Contributing to lambeq

Contributions to lambeq are welcome, especially with regard to adding:

All accepted contributions will be included in the next official release and contributors will be properly attributed in the corresponding release notes.

Opening a pull request

If you have an already implemented and tested proposal, you can open a pull request that will be reviewed by lambeq’s development team. Keep in mind the following guidelines:

  • Please provide a detailed description of your proposal, supporting it with references to publications or other material when appropriate. Suggestions for untested or ad-hoc components whose motivation is not well-defined cannot be accepted. If you are not sure about your idea, it would be preferable to contact the development team and discuss it or open an issue before opening a pull request.

  • Examine the existing code and try to apply the same conventions for styling, formatting, and documenting in your pull request. In general, we try to follow the standard PEP-8 Python Style Guide - if you are not familiar with it please have a look before opening a pull request. Docstrings use the numpydoc conventions.

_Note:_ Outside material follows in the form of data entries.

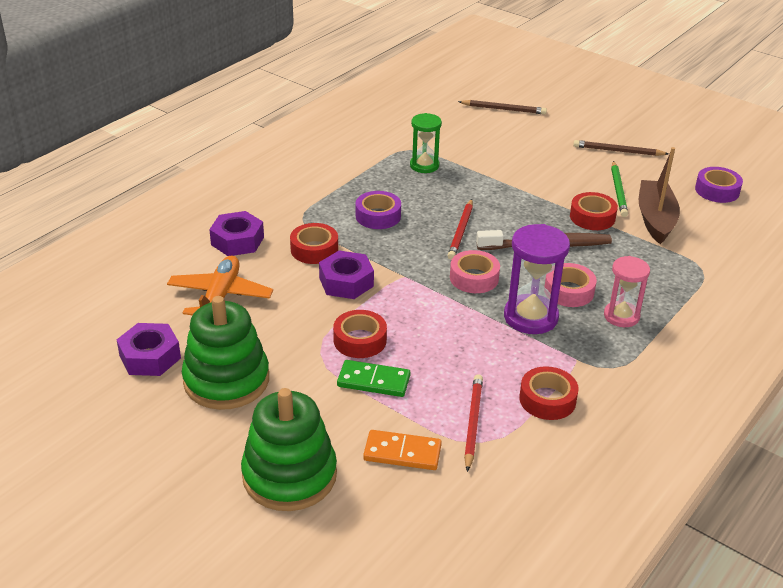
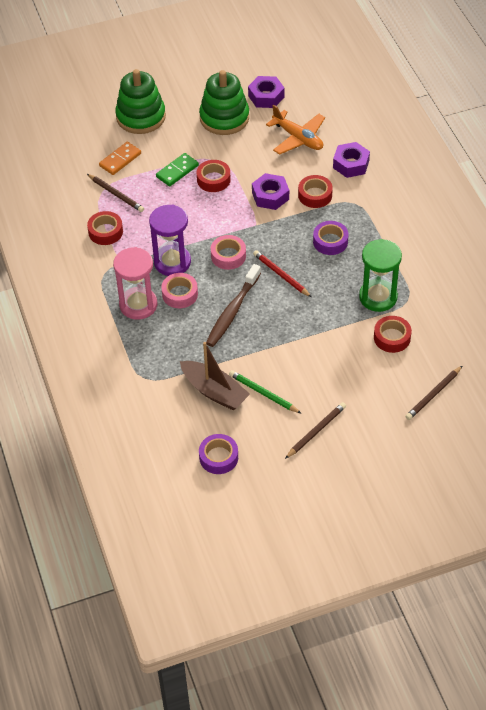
camera: 125 degrees right, 15 degrees up
(424, 165) = (378, 297): green hourglass -> green hourglass, size x1.52
(473, 423) = (116, 194): red pencil -> brown pencil
(592, 217) = (244, 356): red tape -> red tape (392, 337)
(621, 316) = (138, 305): pink hourglass -> pink hourglass, size x1.52

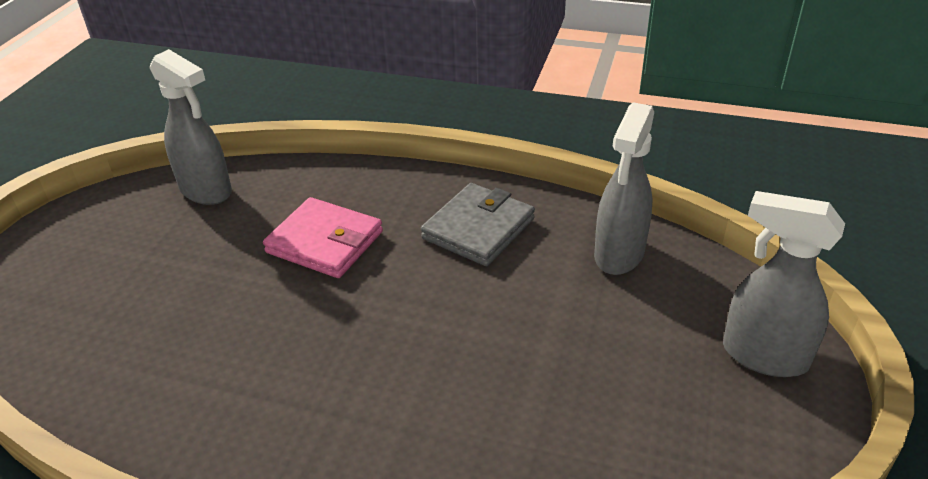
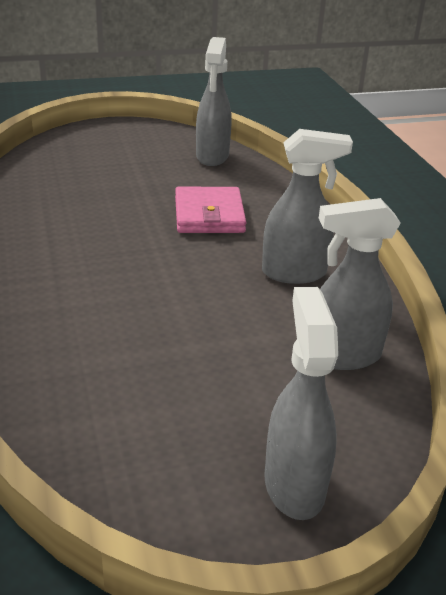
camera: 55 degrees right, 5 degrees down
(478, 228) = (295, 273): grey wallet -> grey spray bottle

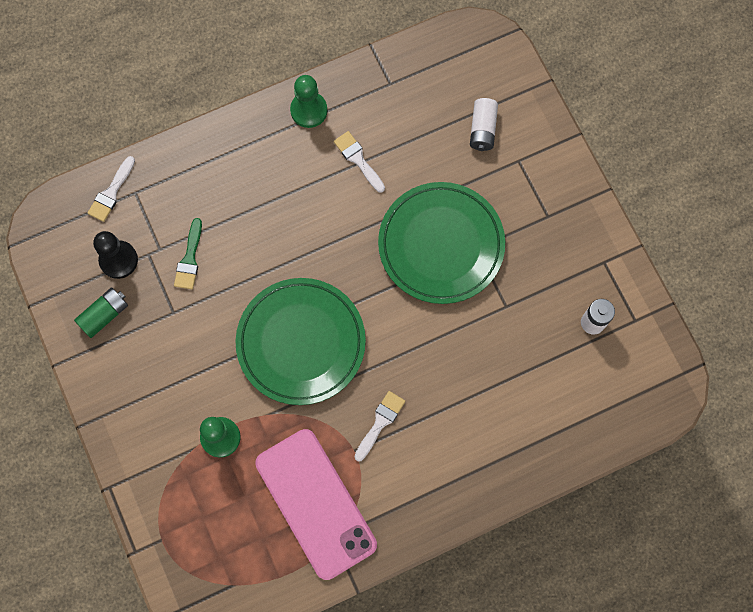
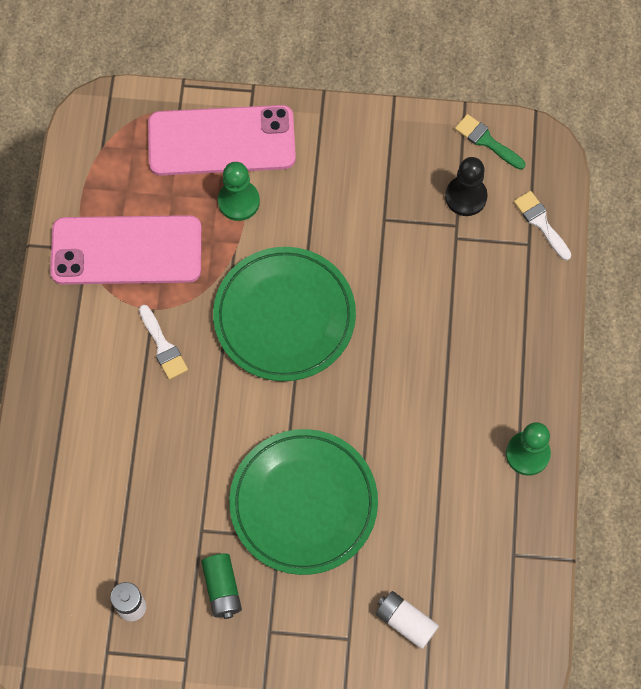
camera: 120 degrees right, 5 degrees down
(104, 315) = (417, 160): green battery -> green battery (222, 588)
(172, 484) = (221, 141): none -> pink phone
(189, 259) = (429, 259): green brush -> green brush (486, 141)
(358, 159) = (444, 473): white brush -> none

  • The signatures of all methods (public or private) need to be type-annotated. Please refer to the Python typing module for more information.

  • Try to accompany any proposed new functionality with a set of appropriate tests. The test coverage of lambeq is close to 100% and we would like to keep it that way. Please have a look at the existing tests to get an idea about the conventions we use, or contact the dev team for guidance.

Trivial contributions

Any contribution, no matter how small or “trivial”, is welcome as long as it improves the package in a pragmatic and clear way. However, it is up to the maintainers of the project to decide if the sole purpose of a contribution is to add the author’s name to the list of contributors, without providing any actual value to the development. We regret that these cases will not be accepted. Examples include the following:

  • Changing the name of a variable without apparent reason.

  • Rephrasing a comment without apparent reason.

  • Adding an unnecessary comment.

As mentioned above, any contribution that genuinely improves the state of the code, no matter how small or “trivial”, is welcome. For example:

  • Fixing a small typo in a comment.

  • Adding a type annotation that is missing.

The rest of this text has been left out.